Dallas, TX (August 23, 2007)--According to a report released by the Institute for Policy Innovation (IPI), rampant global piracy of recorded music has cost the U.S. $12.5 billion in economic output and 71,060 jobs annually. The report, "The True Cost of Sound Recording Piracy to the U.S. Economy," is described as "the first of its kind to credibly estimate the impact of sound recording piracy not just on the recording industry, but also on the U.S. economy as a whole."
The Institute for Policy Innovation (IPI) was founded in 1987 by Congressman Dick Armey (R-TX) to research, develop and promote innovative and non-partisan solutions to today's public policy problems.
According to the report, because of global and U.S.-based piracy of sound recordings, every year the U.S. economy loses $12.5 billion; U.S. workers lose 71, 060 jobs; and U.S. workers lose $2.7 billion in earnings. That includes $1.1 billion in earnings from workers in the sound recording industry or "downstream" retail industries, and $1.6 billion in earnings by workers in other U.S. industries. Additionally, says the report, the U.S. government loses at least $422 million in tax revenues, including $291 million in personal income tax and $131 million in lost corporate income and production taxes.
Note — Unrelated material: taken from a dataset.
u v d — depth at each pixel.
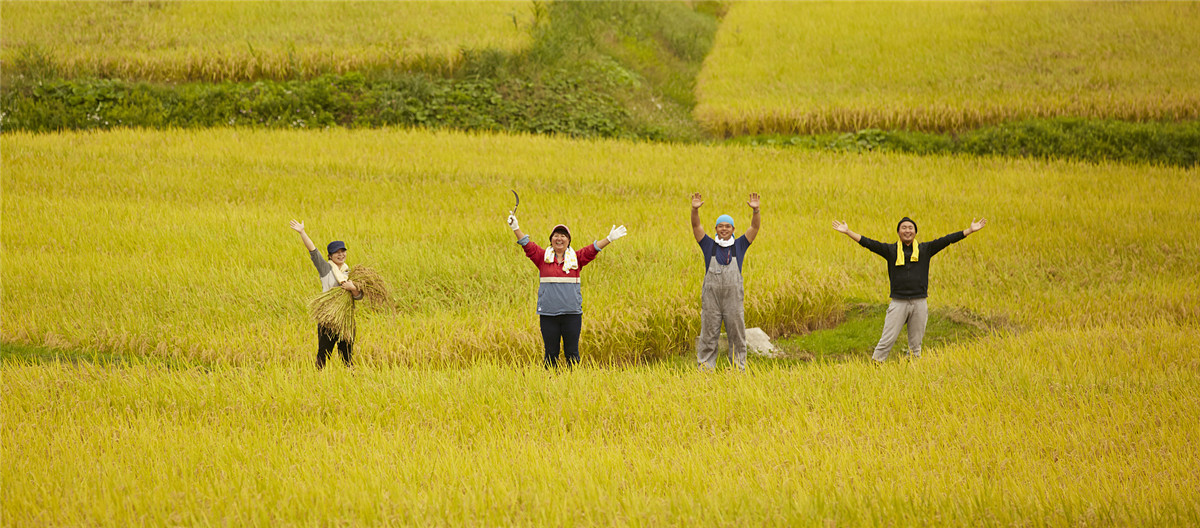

"Piracy harms not only the owners of intellectual property but also U.S. consumers and taxpayers," says Stephen E. Siwek, author of the report and principal with Economists, Inc. "Moreover, the impact of music piracy appears to be intensifying."
The report states that policy makers must realize the threat of global piracy and recognize that intellectual property products, such as sound recordings, are the most important growth drivers in the U.S. economy, responsible for nearly 40 percent of economic growth and nearly 60 percent of growth in U.S. exports.